## DATA IN THIS EXERCISE
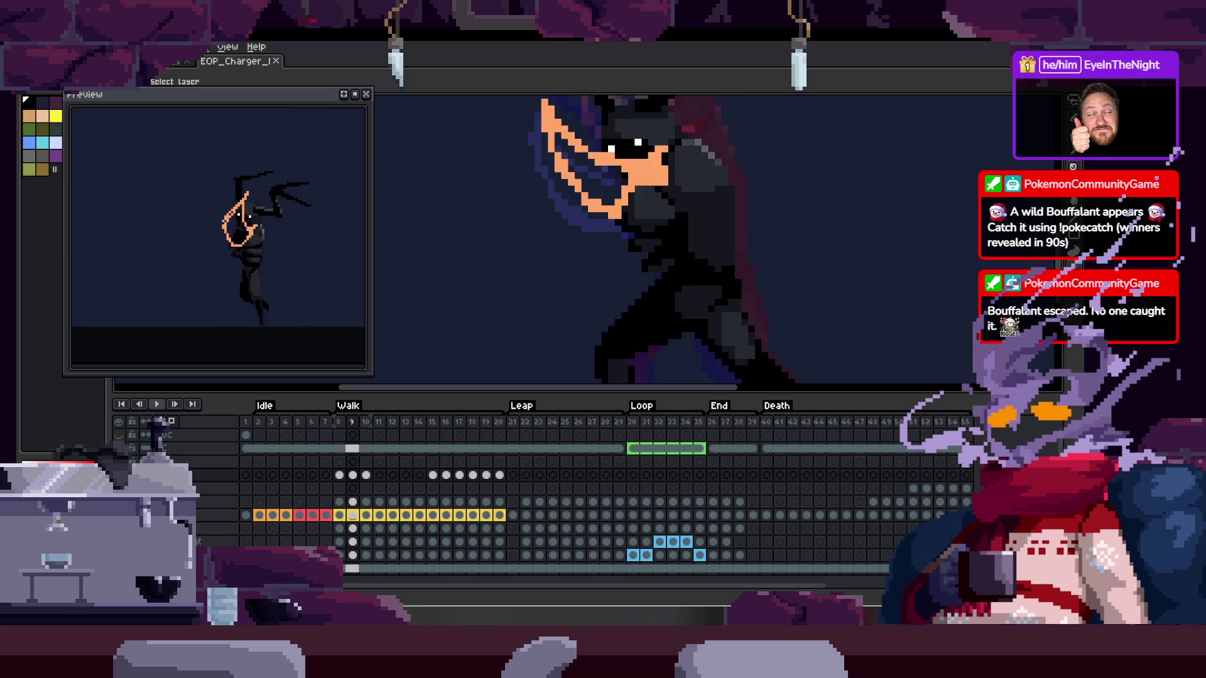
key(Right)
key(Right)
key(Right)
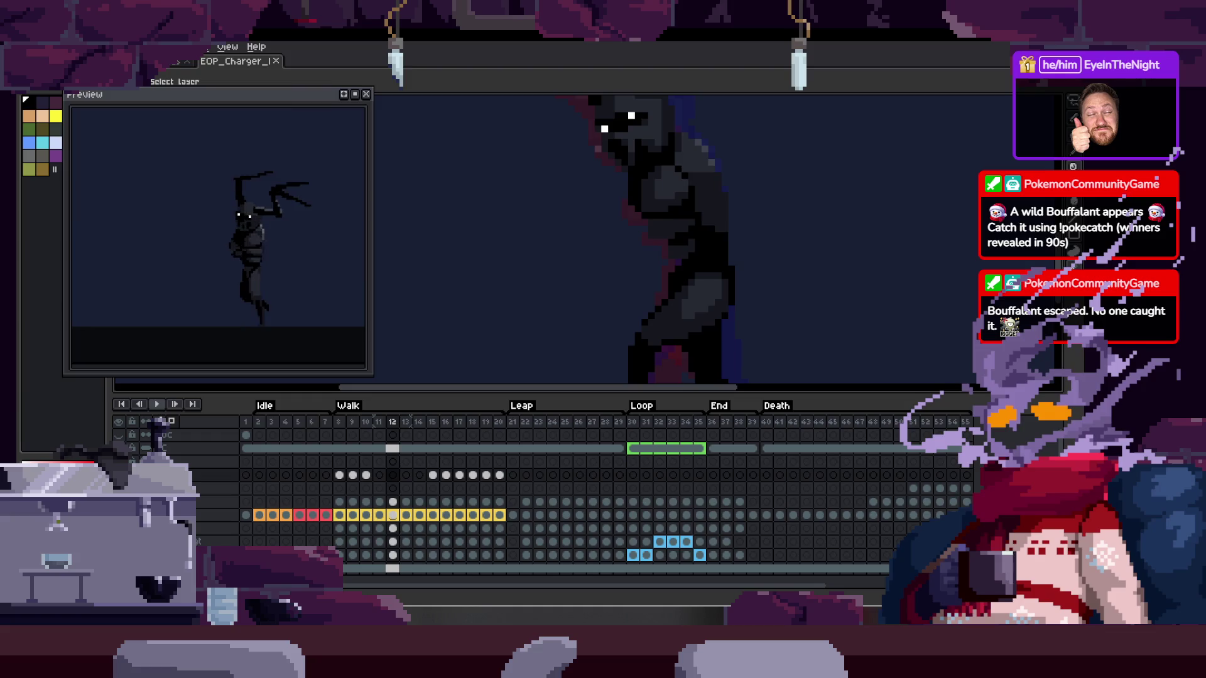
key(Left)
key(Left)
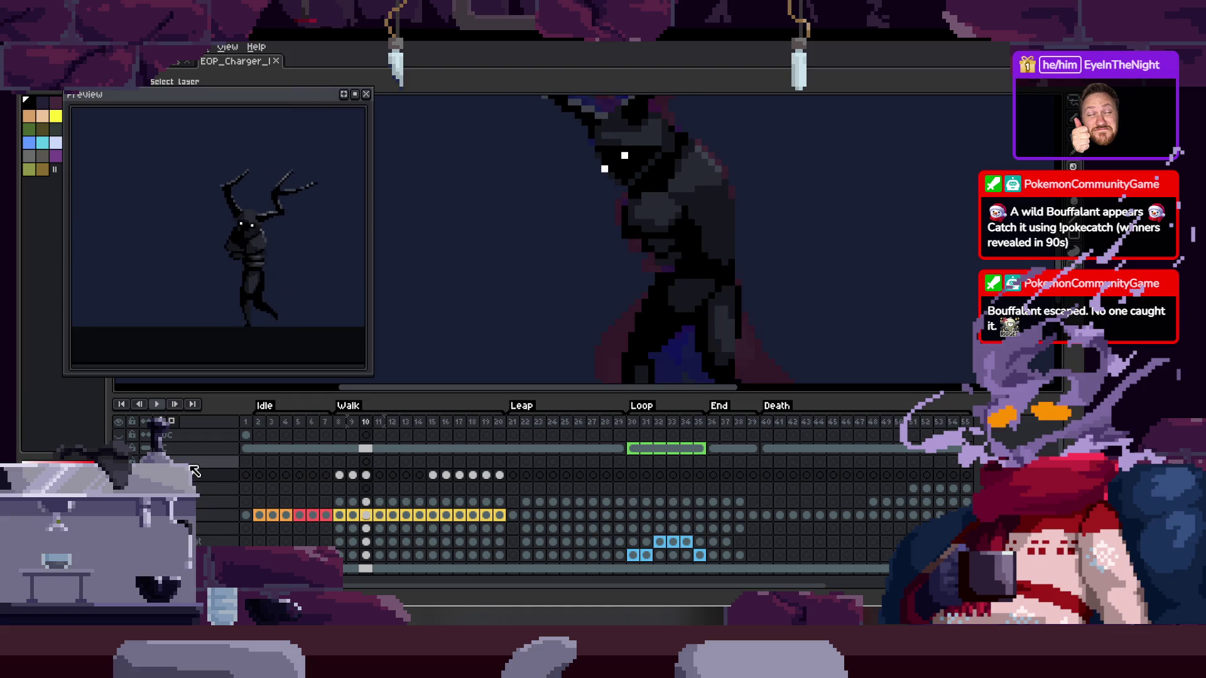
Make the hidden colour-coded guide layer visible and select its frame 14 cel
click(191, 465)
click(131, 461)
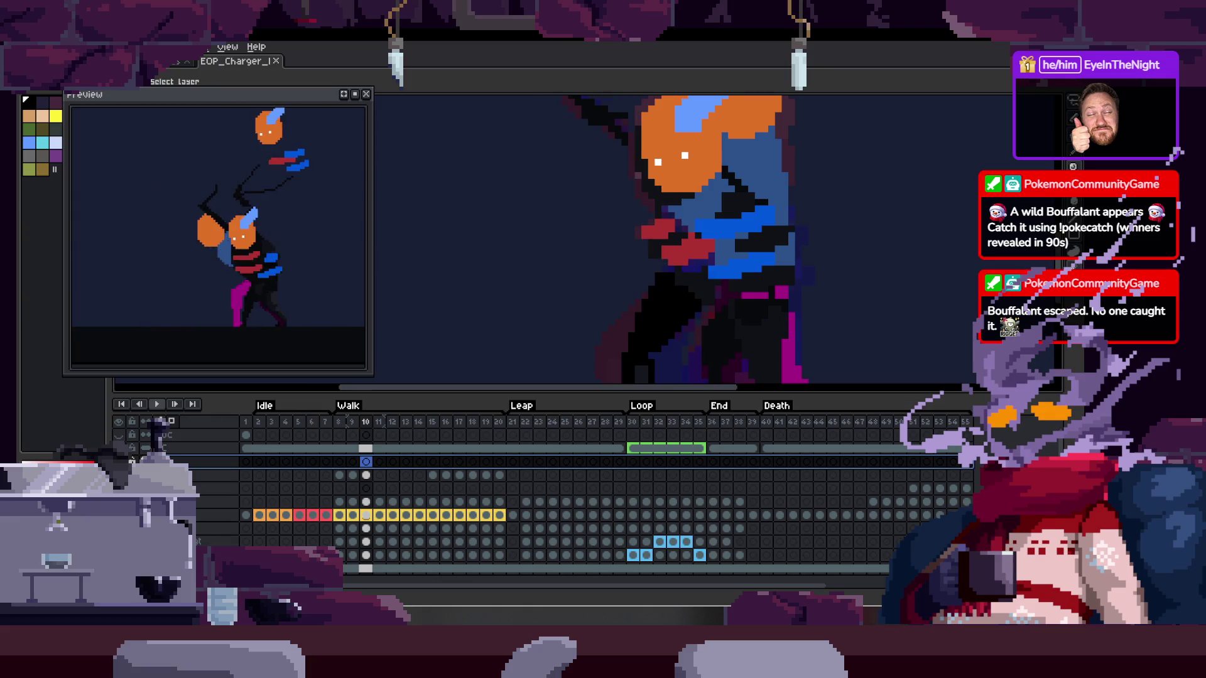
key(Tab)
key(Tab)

## PROBLEM DETAILS
Could you retype the whole listing word for word, minus its pictures?

## ANSWER SPACE
key(Right)
key(Right)
key(Right)
key(Left)
key(Left)
Make the hidden colour-coded guide layer visible and select its frame 14 cel
click(191, 465)
click(131, 461)
key(Tab)
key(Tab)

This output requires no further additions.